• [Prompt]
Only certain lines below are wanted: those starting at the line containing "left hip: (1207, 1091)" and ending at the line containing "left shoulder: (1716, 977)", both included, each retyped exactly.

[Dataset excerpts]
:::

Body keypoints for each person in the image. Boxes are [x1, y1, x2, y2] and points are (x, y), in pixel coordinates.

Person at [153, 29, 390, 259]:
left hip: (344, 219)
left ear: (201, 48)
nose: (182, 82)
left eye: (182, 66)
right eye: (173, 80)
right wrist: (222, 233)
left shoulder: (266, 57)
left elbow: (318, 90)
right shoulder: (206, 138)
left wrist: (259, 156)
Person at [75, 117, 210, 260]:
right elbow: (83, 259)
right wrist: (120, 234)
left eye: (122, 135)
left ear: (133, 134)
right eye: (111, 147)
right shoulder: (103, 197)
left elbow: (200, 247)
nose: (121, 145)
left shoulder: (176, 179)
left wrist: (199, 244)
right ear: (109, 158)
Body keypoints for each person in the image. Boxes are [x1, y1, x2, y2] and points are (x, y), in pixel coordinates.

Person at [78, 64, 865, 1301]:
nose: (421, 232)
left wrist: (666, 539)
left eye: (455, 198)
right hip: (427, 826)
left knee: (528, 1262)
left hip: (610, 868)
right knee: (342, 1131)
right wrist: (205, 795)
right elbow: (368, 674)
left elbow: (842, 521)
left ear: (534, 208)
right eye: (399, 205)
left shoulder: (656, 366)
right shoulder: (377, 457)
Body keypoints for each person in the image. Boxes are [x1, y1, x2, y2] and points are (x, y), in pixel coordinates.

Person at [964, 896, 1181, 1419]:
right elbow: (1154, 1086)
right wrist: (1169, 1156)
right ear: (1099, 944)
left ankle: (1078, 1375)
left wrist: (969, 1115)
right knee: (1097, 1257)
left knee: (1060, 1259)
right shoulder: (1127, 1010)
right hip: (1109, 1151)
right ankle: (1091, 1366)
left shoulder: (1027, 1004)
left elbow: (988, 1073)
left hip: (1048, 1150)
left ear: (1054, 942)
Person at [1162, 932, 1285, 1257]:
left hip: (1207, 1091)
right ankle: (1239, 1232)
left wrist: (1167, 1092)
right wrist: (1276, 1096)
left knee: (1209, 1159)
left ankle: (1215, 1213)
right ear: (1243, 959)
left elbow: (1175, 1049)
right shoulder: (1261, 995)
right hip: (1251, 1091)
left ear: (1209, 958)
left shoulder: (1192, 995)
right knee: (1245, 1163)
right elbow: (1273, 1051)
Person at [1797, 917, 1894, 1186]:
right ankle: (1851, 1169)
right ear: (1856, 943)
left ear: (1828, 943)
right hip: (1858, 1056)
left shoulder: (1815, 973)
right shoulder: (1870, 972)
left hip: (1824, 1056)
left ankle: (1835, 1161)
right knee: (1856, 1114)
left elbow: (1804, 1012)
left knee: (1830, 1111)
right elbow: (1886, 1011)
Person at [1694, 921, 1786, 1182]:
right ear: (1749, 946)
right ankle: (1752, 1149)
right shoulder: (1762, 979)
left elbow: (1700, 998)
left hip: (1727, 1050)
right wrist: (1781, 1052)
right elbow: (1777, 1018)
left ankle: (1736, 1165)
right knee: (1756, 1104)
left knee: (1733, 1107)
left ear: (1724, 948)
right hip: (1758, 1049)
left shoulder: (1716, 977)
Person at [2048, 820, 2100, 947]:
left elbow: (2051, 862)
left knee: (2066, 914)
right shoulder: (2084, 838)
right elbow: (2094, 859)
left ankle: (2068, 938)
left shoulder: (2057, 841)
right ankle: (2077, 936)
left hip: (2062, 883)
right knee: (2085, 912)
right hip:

:::

• [Solution to this problem]
left hip: (1207, 1091)
right ankle: (1239, 1232)
left wrist: (1167, 1092)
right wrist: (1276, 1096)
left knee: (1209, 1159)
left ankle: (1215, 1213)
right ear: (1243, 959)
left elbow: (1175, 1049)
right shoulder: (1261, 995)
right hip: (1251, 1091)
left ear: (1209, 958)
left shoulder: (1192, 995)
right knee: (1245, 1163)
right elbow: (1273, 1051)
Person at [1797, 917, 1894, 1186]:
right ankle: (1851, 1169)
right ear: (1856, 943)
left ear: (1828, 943)
right hip: (1858, 1056)
left shoulder: (1815, 973)
right shoulder: (1870, 972)
left hip: (1824, 1056)
left ankle: (1835, 1161)
right knee: (1856, 1114)
left elbow: (1804, 1012)
left knee: (1830, 1111)
right elbow: (1886, 1011)
Person at [1694, 921, 1786, 1182]:
right ear: (1749, 946)
right ankle: (1752, 1149)
right shoulder: (1762, 979)
left elbow: (1700, 998)
left hip: (1727, 1050)
right wrist: (1781, 1052)
right elbow: (1777, 1018)
left ankle: (1736, 1165)
right knee: (1756, 1104)
left knee: (1733, 1107)
left ear: (1724, 948)
right hip: (1758, 1049)
left shoulder: (1716, 977)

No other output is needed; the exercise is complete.